De même, l’argument selon lequel la mesure serait justifiée « par la nature ou l’économie générale du système » est écarté. Pour qu’une telle justification soit admise, il faut que la mesure différenciatrice découle directement des principes de base ou de la logique interne du système en question. Or, en l’espèce, la dispense de régularisation constitue une dérogation externe au système de la TVA, dont la logique voudrait au contraire qu’une telle régularisation ait lieu pour garantir la neutralité de la taxe. La mesure n’est donc pas inhérente au système fiscal, mais une exception ponctuelle et sectorielle.
B. Le refus de la correction unilatérale des désavantages concurrentiels
L’un des arguments avancés était que la mesure visait à compenser un désavantage subi par les médecins de cet État membre par rapport à leurs confrères d’autres États, où les prestations médicales étaient déjà exonérées de TVA. La Cour rejette catégoriquement cette justification, qui reviendrait à permettre aux États membres de s’affranchir des règles de concurrence en se faisant juges de l’équilibre du marché unique.
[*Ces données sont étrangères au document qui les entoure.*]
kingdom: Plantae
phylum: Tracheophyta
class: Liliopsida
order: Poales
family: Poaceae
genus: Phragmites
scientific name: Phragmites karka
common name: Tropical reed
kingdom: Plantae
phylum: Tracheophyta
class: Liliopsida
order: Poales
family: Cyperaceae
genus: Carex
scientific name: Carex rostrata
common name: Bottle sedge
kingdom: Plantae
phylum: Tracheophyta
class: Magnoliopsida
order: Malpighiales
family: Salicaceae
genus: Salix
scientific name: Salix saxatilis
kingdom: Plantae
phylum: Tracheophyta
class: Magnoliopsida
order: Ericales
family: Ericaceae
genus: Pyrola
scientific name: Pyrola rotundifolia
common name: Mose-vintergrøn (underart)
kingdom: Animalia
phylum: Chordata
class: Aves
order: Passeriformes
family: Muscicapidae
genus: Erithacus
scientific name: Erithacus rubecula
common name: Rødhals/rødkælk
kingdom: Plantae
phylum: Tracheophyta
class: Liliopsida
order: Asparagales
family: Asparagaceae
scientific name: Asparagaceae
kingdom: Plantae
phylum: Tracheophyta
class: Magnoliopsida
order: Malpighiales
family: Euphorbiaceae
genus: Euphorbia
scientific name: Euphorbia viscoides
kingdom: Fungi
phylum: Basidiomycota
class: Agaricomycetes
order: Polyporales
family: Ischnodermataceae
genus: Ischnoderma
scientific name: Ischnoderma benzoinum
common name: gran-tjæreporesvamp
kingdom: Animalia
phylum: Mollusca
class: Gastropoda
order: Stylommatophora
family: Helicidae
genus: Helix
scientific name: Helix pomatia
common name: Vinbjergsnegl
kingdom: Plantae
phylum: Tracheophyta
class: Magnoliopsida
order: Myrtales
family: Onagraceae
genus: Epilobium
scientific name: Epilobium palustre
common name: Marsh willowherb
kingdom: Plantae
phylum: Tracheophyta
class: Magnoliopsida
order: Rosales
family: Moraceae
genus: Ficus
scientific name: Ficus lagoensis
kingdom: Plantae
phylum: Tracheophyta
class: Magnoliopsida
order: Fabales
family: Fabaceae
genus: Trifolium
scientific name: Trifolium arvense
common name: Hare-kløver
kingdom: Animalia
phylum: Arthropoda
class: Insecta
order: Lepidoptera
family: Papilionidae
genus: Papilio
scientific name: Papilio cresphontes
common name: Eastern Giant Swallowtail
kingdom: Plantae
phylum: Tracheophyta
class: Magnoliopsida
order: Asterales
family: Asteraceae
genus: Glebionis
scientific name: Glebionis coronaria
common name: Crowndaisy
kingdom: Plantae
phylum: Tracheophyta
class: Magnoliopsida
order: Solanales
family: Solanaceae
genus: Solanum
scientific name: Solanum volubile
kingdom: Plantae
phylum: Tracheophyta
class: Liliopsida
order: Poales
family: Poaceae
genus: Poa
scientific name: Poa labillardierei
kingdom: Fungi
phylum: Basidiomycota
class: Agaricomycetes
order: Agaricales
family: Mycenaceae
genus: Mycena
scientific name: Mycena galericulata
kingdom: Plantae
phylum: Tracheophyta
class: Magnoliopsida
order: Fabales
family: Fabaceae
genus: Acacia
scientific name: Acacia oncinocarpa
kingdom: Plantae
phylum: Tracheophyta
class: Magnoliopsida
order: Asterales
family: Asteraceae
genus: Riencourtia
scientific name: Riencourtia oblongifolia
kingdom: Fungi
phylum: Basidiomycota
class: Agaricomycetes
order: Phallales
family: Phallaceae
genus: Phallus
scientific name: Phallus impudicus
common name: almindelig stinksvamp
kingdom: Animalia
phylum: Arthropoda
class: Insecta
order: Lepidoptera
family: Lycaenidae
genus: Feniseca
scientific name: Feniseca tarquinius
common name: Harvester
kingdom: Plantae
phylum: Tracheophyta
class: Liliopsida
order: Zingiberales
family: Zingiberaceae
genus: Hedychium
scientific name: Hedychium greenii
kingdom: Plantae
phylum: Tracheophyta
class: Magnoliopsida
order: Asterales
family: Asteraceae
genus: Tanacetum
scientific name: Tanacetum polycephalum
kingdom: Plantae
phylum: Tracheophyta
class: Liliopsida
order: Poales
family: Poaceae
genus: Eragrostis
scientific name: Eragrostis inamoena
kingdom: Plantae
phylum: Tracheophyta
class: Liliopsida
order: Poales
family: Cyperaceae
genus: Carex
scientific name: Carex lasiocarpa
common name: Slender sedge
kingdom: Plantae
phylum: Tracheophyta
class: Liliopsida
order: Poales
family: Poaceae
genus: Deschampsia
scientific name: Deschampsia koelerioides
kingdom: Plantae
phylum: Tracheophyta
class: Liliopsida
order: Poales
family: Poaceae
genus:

Elle réaffirme avec force que « la circonstance qu’un État membre cherche à rapprocher, par des mesures unilatérales, les conditions de concurrence existant dans un certain secteur économique de celles prévalant dans d’autres États membres ne saurait enlever à ces mesures le caractère d’aides ». Admettre une telle pratique ouvrirait la porte à une spirale de subventions et contre-subventions, sapant les fondements même du contrôle des aides d’État qui est une compétence exclusive de la Commission. La Cour réitère ainsi que le rééquilibrage des conditions de concurrence sur le marché intérieur ne peut résulter d’initiatives nationales unilatérales prenant la forme d’aides.